Although I wonder how long it would take on a sandy bridge vs newer stuff though.
Also wonder how much heat it would create too.
I mean it sounds like it uses a lot of resources.
Although I wonder how long it would take on a sandy bridge vs newer stuff though.
Well, you can try if you have such a machine. I don't.
Also wonder how much heat it would create too.
Quite a lot: all cores are used. During winter in a cold country (unlike mine), it is not a waste though.
> I asked the LLM something to measure: "What types of recurrence relation can be solved using generating functions?"
Have you ever asked that to a SaSS AI?
If so, how long did it take to give you a similar answer?
I do not do SaSS. The answer certainly comes much faster because the server is probably one of those: https://en.wikipedia.org/wiki/Nvidia_DGX
With the DeepSclaleR model, running in Alpaca, less than 5 GB of RAM are required (including the RAM to run Alpaca itself) and the same question ("What types of recurrence relation can be solved using generating functions?") is answered in ~6 minutes. The answer is not as good as that of Deepseek R1 with 14 billions parameters. It says that the solvable types "include both linear homogeneous and nonhomogeneous" recurrence relations, which is true because of the choice of verb, "include", but kind of deceptive: it does not mention that some non-linear recurrence relations are solvable in this way, for instance to find a closed-form expression for Catalan numbers, as DeepSeek R1 answers.
I asked DeepSeek R1 the same question again, in a new conversation, to clock the time it takes: ~40 minutes.
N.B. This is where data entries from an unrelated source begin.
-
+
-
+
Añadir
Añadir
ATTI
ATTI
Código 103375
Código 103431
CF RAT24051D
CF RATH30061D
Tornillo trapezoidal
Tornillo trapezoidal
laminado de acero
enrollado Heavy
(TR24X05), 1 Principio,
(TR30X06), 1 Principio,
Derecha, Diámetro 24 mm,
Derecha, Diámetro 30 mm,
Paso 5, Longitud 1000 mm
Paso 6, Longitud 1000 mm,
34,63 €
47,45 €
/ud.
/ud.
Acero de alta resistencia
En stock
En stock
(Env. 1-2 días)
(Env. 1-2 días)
I repeat: the question is particularly hard (I had never seen such times) and everything runs on a six-year-old CPU (an i7-10510U though).
If you are interested in the answers (and the preceding thoughts, actually written after in the file) of the two models regarding the question, they are attached.
| Anexo | Tamaño |
|---|---|
| DeepScaler-answer.txt | 7.84 KB |
| Deepseek R1-14B-answer.txt | 14.19 KB |
your i7-10510U took 40 minutes?
I wonder how long sandy bridge would take then.
I posited your question to Dickduckgo's ai - Mistral version. Uploaded the answer which came rapidly, maybe 2 seconds. How does it compare?
| Anexo | Tamaño |
|---|---|
| FirstAIQuestionFromMagicBanana.txt | 2.75 KB |
It is more complete. Executing on GPUs is much faster, but I do not think it is possible using a free firmware and driver.